Adriana, eine historische Figur aus der Voltaire-Zeit, ist eine hübsche Primadonna der Schauspielbühne. Anna Netrebko ist eine hübsche Primadonna der Opernbühne, die diese Partie geradezu ideal verkörpert. Da sitzt jede noch so kleinste Geste, auch gewollte, kleine Manieriertheiten, die für diese Partie ja ohnedies passen. Sie wird zum mädchenhaften Wesen, das in eine Traumwelt eintaucht und das zwischen realen Leben und Schauspiel nicht immer zu unterscheiden weiß. Bestechend sind ihre Pianissimi, ihre makellose Technik, ihr Legato, alle ihre Spitzentöne und ihre hohe musikalische Sensibilität. Ihre lange Sterbeszene wusste sie mit vielen, zarten Schattierungen zum Schluss völlig entrückt voll auszukosten. Eine prächtige Bühnenerscheinung mit enormer Präsenz ist auch Elena Zhidkova als ihre Rivalin. Sie singt die Fürstin Bouillon mit dunklem Mezzo. Die dramatische Wucht ihrer Töne verschmilzt mit nie bröckelnder Klangfülle. Piotr Beczala als umworbener Maurizio wirkt anfänglich etwas angestrengt, singt aber dann mit seinem herrlichen Timbre, ungefährdet sind jedenfalls seine Spitzentöne. Roberto Frontali als verliebter Michonnet wirkt auch von der Regie eher alleingelassen, singt aber sehr kraftvoll und kernig. Er ist der Ruhepol des Geschehens und stets anwesender freundschaftlicher Halt für die Primadonna. Vom übrigen, reich besetzten Ensemble gefallen noch  Raúl Giménez als intriganter Abate mit schön geführtem Tenor, wie auch Alexandru Moisiuc als stimmgewaltiger Fürst.

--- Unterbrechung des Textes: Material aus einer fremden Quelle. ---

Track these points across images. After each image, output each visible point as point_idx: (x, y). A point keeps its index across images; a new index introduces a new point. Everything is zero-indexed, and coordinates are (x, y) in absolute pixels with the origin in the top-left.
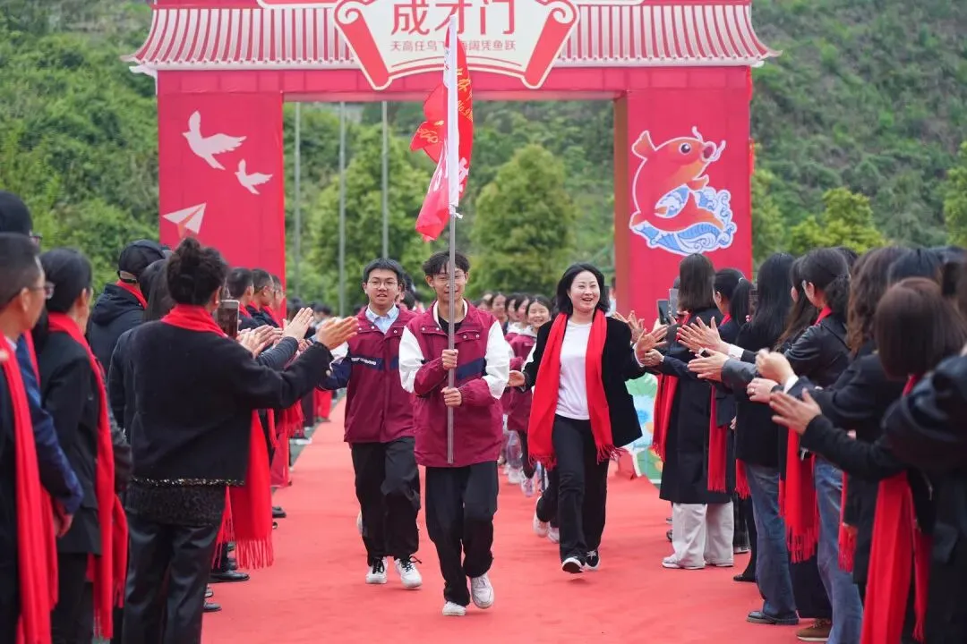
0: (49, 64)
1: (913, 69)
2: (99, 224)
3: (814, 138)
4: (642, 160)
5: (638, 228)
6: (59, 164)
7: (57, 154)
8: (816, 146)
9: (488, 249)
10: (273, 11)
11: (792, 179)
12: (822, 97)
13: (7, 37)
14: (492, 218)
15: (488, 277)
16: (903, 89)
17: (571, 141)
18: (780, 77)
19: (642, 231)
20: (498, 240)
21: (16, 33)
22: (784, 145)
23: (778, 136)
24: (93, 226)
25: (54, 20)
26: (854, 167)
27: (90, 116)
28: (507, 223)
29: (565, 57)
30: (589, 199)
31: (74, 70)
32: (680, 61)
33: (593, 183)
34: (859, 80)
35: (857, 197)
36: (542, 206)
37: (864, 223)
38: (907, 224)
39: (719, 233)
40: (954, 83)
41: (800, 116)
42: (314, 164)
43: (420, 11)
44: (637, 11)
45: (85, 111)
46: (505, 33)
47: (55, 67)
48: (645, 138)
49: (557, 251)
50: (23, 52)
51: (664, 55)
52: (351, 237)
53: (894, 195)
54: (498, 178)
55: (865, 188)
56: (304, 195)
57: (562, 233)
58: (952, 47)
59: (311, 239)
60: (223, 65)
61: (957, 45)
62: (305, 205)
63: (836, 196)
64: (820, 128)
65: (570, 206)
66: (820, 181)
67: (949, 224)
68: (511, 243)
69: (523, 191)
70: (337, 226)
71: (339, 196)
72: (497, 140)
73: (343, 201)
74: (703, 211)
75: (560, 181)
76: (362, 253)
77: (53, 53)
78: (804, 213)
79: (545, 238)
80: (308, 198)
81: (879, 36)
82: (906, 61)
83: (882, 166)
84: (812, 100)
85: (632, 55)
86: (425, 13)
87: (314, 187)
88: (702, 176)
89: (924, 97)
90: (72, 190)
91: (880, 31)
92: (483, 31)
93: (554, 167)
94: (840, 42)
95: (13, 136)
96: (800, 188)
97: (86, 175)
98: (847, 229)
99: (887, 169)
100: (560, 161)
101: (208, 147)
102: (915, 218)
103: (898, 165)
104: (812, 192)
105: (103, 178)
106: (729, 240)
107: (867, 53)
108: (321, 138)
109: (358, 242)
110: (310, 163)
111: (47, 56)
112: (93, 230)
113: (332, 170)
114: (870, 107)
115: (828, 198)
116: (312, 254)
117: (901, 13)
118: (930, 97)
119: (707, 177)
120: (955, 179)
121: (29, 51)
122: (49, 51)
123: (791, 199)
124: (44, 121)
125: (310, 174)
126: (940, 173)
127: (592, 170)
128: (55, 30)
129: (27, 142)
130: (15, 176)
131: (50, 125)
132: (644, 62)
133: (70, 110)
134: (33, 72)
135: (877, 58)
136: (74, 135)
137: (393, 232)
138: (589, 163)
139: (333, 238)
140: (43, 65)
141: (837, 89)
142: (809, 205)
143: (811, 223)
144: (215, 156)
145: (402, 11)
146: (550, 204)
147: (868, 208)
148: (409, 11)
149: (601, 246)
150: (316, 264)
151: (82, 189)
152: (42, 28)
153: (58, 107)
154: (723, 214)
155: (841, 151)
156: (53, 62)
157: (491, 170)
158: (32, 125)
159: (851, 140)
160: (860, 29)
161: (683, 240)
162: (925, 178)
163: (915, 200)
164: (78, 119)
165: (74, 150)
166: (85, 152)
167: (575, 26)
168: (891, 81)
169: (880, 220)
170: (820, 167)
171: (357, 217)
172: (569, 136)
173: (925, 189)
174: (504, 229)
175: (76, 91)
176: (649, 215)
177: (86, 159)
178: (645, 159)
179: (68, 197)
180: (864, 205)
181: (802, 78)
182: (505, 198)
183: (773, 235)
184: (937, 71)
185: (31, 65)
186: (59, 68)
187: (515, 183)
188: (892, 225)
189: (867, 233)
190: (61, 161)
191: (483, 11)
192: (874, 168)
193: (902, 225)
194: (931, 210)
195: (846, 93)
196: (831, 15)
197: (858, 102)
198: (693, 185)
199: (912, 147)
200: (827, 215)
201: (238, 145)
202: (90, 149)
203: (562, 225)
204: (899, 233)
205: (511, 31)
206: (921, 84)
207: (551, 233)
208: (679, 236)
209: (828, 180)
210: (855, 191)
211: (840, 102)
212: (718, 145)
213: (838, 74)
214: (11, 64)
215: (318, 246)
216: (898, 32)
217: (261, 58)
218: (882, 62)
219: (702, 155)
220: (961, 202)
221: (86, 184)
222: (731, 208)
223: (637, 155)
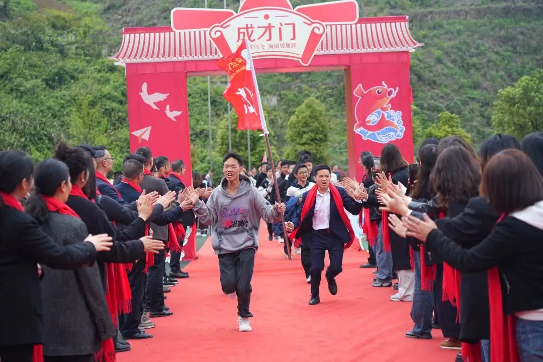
0: (102, 71)
1: (475, 60)
2: (126, 139)
3: (433, 91)
4: (359, 98)
5: (358, 130)
6: (108, 114)
7: (106, 110)
8: (434, 94)
9: (293, 144)
10: (180, 33)
11: (424, 109)
12: (436, 73)
13: (84, 60)
14: (295, 130)
15: (294, 156)
16: (471, 69)
17: (329, 96)
18: (417, 65)
19: (360, 132)
20: (298, 140)
21: (88, 58)
22: (420, 94)
23: (417, 91)
24: (123, 140)
25: (104, 52)
26: (451, 103)
27: (120, 93)
28: (301, 132)
29: (320, 50)
30: (338, 121)
31: (113, 73)
32: (375, 50)
33: (339, 114)
34: (451, 65)
35: (453, 115)
36: (316, 124)
37: (457, 126)
38: (474, 127)
39: (397, 132)
40: (493, 65)
41: (427, 82)
42: (218, 110)
43: (250, 31)
44: (354, 26)
45: (118, 91)
46: (291, 39)
47: (105, 72)
48: (360, 87)
49: (323, 144)
50: (91, 66)
51: (367, 48)
52: (235, 141)
53: (469, 115)
54: (296, 113)
55: (456, 112)
56: (213, 123)
57: (326, 136)
58: (491, 50)
59: (217, 142)
60: (156, 60)
61: (493, 49)
62: (214, 128)
63: (444, 115)
64: (435, 87)
65: (328, 124)
66: (436, 109)
67: (494, 126)
68: (303, 140)
69: (308, 118)
70: (228, 136)
71: (228, 123)
72: (296, 97)
73: (230, 125)
74: (388, 121)
75: (324, 113)
76: (239, 147)
77: (104, 66)
78: (430, 123)
79: (318, 138)
80: (216, 125)
81: (459, 46)
82: (472, 56)
83: (463, 102)
84: (432, 75)
85: (352, 48)
86: (252, 31)
87: (218, 120)
88: (388, 104)
89: (480, 72)
90: (114, 125)
91: (460, 44)
92: (281, 39)
93: (321, 107)
94: (443, 50)
95: (86, 102)
96: (428, 113)
97: (119, 118)
98: (450, 130)
99: (465, 103)
100: (323, 105)
101: (151, 99)
102: (478, 124)
103: (470, 101)
104: (433, 114)
105: (127, 119)
106: (402, 135)
107: (455, 54)
108: (221, 98)
109: (237, 143)
110: (216, 109)
111: (101, 67)
112: (123, 142)
113: (225, 112)
114: (456, 77)
115: (441, 116)
116: (218, 149)
117: (469, 36)
118: (483, 72)
119: (390, 105)
120: (496, 106)
121: (94, 65)
122: (102, 65)
123: (424, 117)
124: (100, 95)
125: (217, 114)
126: (487, 104)
127: (338, 108)
128: (105, 56)
129: (93, 104)
130: (88, 119)
131: (103, 97)
132: (358, 51)
133: (112, 90)
134: (95, 75)
135: (458, 56)
136: (114, 101)
137: (252, 137)
138: (337, 105)
139: (226, 141)
140: (100, 71)
141: (442, 69)
142: (432, 120)
143: (434, 128)
144: (155, 103)
145: (241, 30)
146: (320, 123)
147: (458, 120)
148: (245, 30)
149: (343, 141)
150: (219, 153)
151: (118, 124)
152: (99, 56)
153: (107, 89)
154: (399, 122)
155: (445, 97)
156: (104, 70)
157: (294, 110)
158: (96, 97)
159: (449, 91)
160: (452, 43)
161: (380, 136)
162: (482, 107)
163: (478, 116)
164: (116, 94)
165: (114, 108)
166: (119, 108)
167: (325, 34)
168: (465, 65)
169: (463, 125)
170: (436, 103)
171: (236, 132)
172: (328, 94)
173: (482, 111)
174: (300, 135)
175: (114, 82)
176: (363, 124)
177: (119, 111)
178: (360, 98)
179: (112, 128)
180: (456, 119)
181: (427, 65)
182: (300, 122)
183: (417, 133)
184: (485, 60)
185: (95, 72)
186: (106, 72)
187: (304, 115)
188: (468, 127)
189: (458, 131)
190: (108, 112)
191: (280, 29)
192: (459, 102)
193: (472, 127)
194: (485, 121)
195: (446, 71)
196: (438, 38)
197: (452, 75)
198: (383, 109)
199: (475, 93)
200: (440, 124)
201: (165, 98)
202: (121, 107)
203: (325, 132)
204: (471, 130)
205: (294, 38)
206: (478, 66)
207: (321, 136)
208: (377, 133)
209: (440, 109)
210: (452, 113)
211: (443, 75)
212: (395, 90)
213: (442, 63)
214: (86, 72)
215: (220, 145)
216: (467, 44)
217: (175, 56)
218: (462, 58)
219: (387, 94)
220: (499, 116)
221: (120, 122)
222: (402, 120)
223: (356, 95)
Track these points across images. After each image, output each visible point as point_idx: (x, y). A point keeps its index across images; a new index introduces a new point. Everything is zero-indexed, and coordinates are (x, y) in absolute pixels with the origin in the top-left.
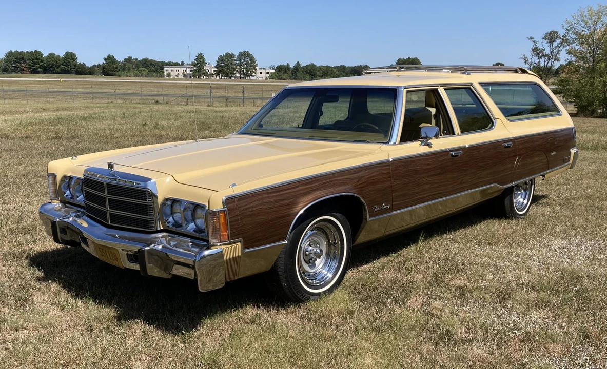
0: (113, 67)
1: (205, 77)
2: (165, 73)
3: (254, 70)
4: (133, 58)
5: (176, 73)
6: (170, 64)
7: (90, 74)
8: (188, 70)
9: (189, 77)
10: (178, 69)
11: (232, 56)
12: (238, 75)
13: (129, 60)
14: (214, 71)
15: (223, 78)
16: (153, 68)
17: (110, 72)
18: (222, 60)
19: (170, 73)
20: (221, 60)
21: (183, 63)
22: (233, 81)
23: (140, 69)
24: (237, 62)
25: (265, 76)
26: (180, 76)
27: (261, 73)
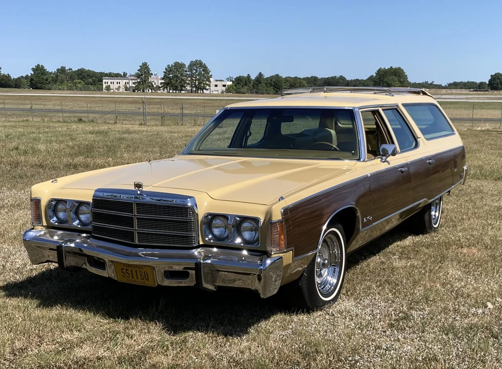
0: (43, 79)
1: (150, 91)
2: (104, 86)
3: (208, 83)
4: (66, 69)
5: (116, 86)
6: (110, 75)
7: (15, 87)
8: (131, 82)
9: (131, 90)
10: (118, 81)
11: (182, 65)
12: (188, 88)
13: (62, 70)
14: (161, 83)
15: (171, 91)
16: (91, 80)
17: (39, 85)
18: (171, 71)
19: (110, 86)
20: (169, 70)
21: (125, 75)
22: (183, 96)
23: (74, 81)
24: (188, 73)
25: (221, 88)
26: (121, 89)
27: (216, 86)
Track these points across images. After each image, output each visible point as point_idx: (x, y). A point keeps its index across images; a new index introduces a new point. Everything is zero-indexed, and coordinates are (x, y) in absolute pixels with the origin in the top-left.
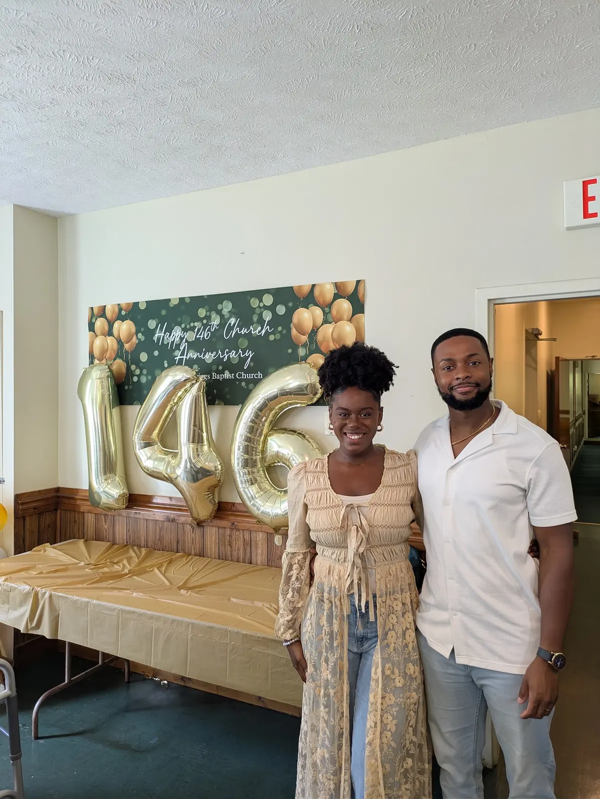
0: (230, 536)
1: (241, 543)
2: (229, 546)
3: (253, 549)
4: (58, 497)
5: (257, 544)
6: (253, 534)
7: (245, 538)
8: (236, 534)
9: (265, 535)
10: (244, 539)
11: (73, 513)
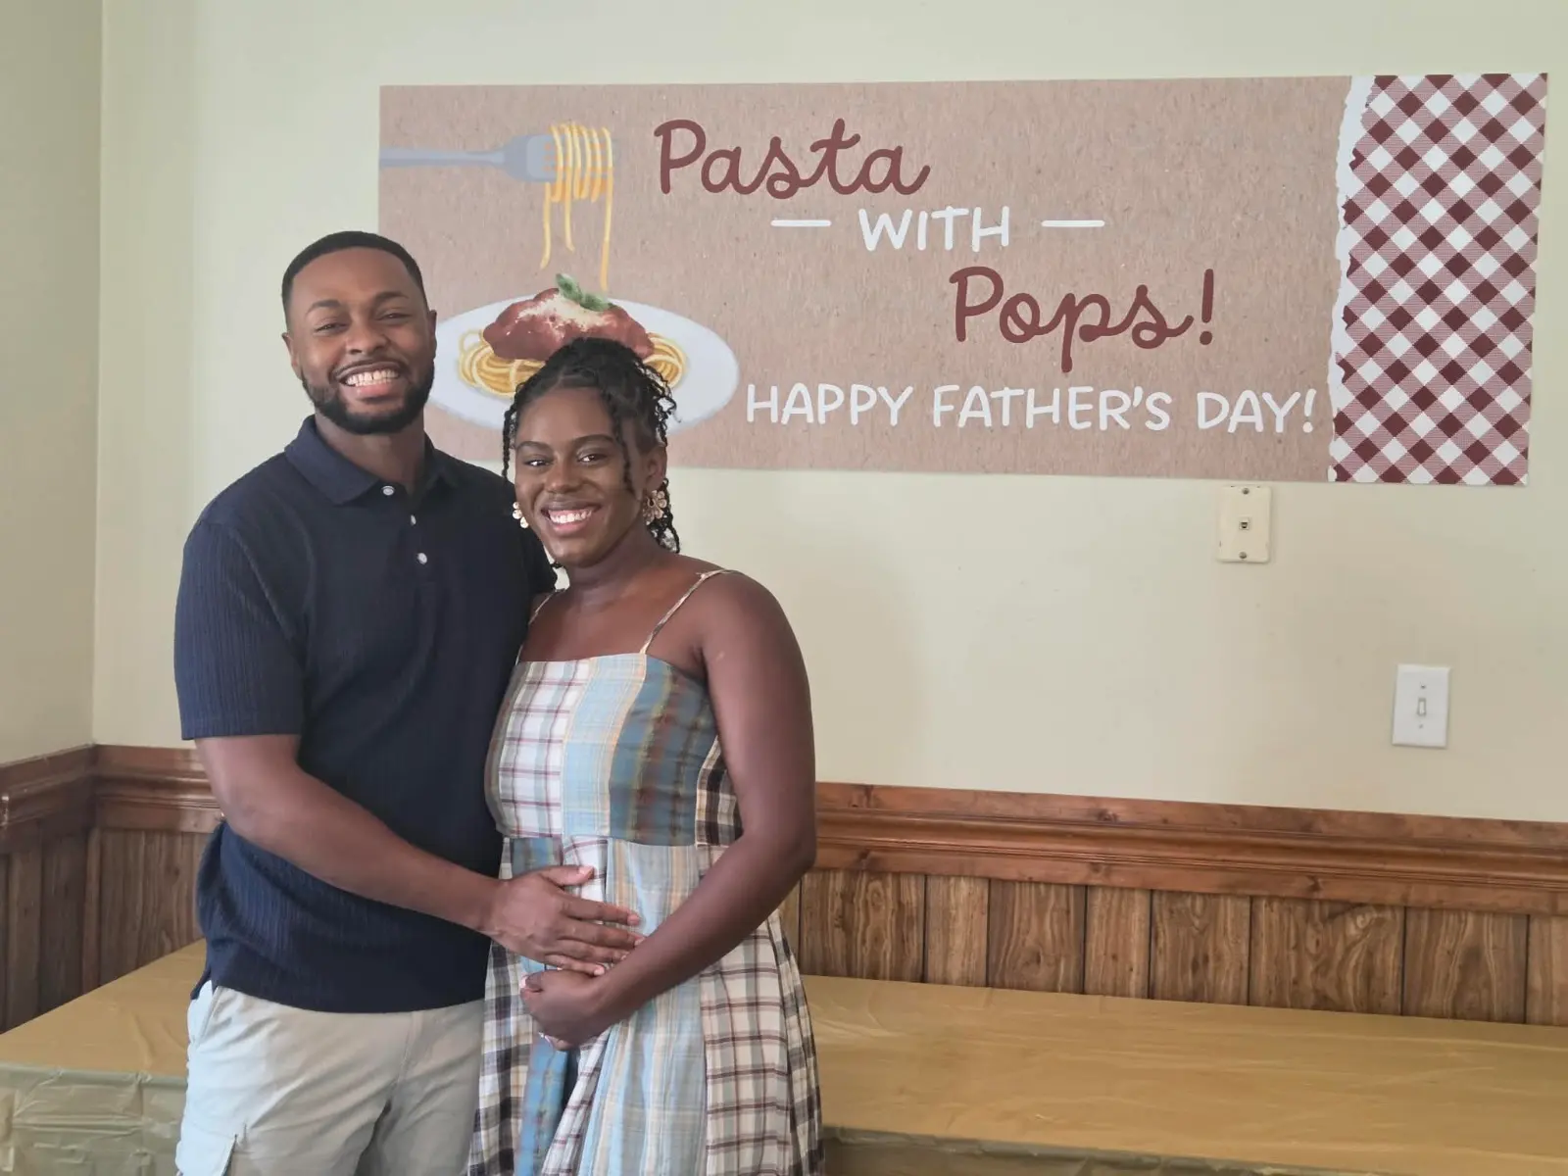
0: (848, 897)
1: (885, 916)
2: (838, 931)
3: (934, 937)
4: (99, 781)
5: (947, 917)
6: (937, 887)
7: (905, 899)
8: (866, 886)
9: (981, 889)
10: (900, 904)
11: (160, 842)
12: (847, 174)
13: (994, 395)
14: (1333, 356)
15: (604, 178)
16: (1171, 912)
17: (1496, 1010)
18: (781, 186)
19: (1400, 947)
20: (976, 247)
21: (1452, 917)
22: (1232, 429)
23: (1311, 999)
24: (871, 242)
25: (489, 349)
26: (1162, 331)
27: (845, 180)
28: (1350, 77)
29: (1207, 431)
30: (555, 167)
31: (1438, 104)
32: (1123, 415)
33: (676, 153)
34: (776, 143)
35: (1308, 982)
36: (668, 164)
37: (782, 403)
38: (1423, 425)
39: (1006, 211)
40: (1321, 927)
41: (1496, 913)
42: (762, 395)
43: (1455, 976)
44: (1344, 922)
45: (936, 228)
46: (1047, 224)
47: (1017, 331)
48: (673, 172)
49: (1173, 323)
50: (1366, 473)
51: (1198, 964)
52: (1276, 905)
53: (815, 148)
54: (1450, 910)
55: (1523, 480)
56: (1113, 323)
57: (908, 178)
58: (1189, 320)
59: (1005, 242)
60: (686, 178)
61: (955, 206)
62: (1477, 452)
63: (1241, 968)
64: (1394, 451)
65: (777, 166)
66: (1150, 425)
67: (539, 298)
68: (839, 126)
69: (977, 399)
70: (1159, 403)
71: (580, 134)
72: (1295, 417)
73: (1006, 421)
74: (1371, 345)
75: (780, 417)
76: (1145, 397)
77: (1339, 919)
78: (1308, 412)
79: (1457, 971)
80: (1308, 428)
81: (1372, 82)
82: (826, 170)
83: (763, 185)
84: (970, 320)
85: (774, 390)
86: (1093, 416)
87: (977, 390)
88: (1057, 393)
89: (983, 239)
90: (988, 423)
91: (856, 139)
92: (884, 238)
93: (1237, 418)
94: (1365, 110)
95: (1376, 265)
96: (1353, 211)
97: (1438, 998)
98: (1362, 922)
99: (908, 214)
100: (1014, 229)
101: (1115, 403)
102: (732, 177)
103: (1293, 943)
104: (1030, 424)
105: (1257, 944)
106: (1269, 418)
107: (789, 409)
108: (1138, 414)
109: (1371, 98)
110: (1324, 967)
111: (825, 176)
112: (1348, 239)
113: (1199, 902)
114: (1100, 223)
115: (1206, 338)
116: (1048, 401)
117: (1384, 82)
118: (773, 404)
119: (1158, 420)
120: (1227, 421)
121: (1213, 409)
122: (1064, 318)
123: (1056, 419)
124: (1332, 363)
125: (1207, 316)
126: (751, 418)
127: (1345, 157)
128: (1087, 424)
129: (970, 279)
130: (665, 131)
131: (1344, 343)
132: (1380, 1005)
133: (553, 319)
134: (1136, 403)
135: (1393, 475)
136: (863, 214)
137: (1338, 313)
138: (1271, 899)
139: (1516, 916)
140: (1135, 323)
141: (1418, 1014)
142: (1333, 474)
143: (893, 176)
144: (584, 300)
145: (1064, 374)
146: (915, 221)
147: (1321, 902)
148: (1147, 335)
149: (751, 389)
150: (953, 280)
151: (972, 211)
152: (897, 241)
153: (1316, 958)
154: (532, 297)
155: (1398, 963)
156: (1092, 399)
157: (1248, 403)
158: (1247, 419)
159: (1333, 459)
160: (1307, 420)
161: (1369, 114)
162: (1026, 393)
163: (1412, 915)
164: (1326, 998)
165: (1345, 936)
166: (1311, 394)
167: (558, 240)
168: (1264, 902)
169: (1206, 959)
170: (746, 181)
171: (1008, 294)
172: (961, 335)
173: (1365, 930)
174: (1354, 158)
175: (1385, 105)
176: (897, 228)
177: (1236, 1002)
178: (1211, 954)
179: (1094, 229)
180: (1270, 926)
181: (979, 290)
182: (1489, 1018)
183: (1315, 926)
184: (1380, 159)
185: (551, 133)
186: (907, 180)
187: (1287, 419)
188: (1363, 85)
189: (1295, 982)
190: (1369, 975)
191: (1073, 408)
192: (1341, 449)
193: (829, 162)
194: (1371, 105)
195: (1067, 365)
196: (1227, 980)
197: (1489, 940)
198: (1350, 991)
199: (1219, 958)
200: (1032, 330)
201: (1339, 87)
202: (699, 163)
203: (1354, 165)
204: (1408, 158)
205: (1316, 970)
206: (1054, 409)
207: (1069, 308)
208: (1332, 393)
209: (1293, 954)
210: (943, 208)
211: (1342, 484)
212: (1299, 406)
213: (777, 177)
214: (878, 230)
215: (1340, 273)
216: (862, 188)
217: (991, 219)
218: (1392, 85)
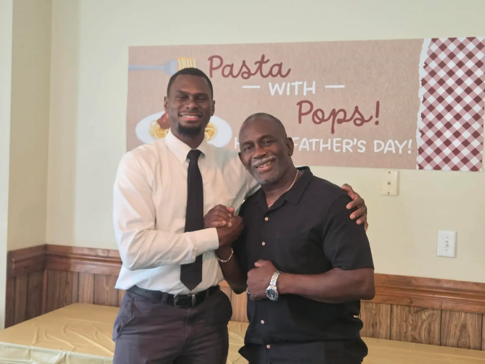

Reich aufgefächert hat Evelino Pidó die reizvollen Klangfarben der vielschichtigen Partitur im Staatsopernorchester. Da ist Platz für Lyrik, Ironie und Dramatik. Nur ganz selten werden die Emotionen zu hitzig und der Phonpegel etwas überzogen.

Am Ende überschlägt sich das Publikum mit Jubel!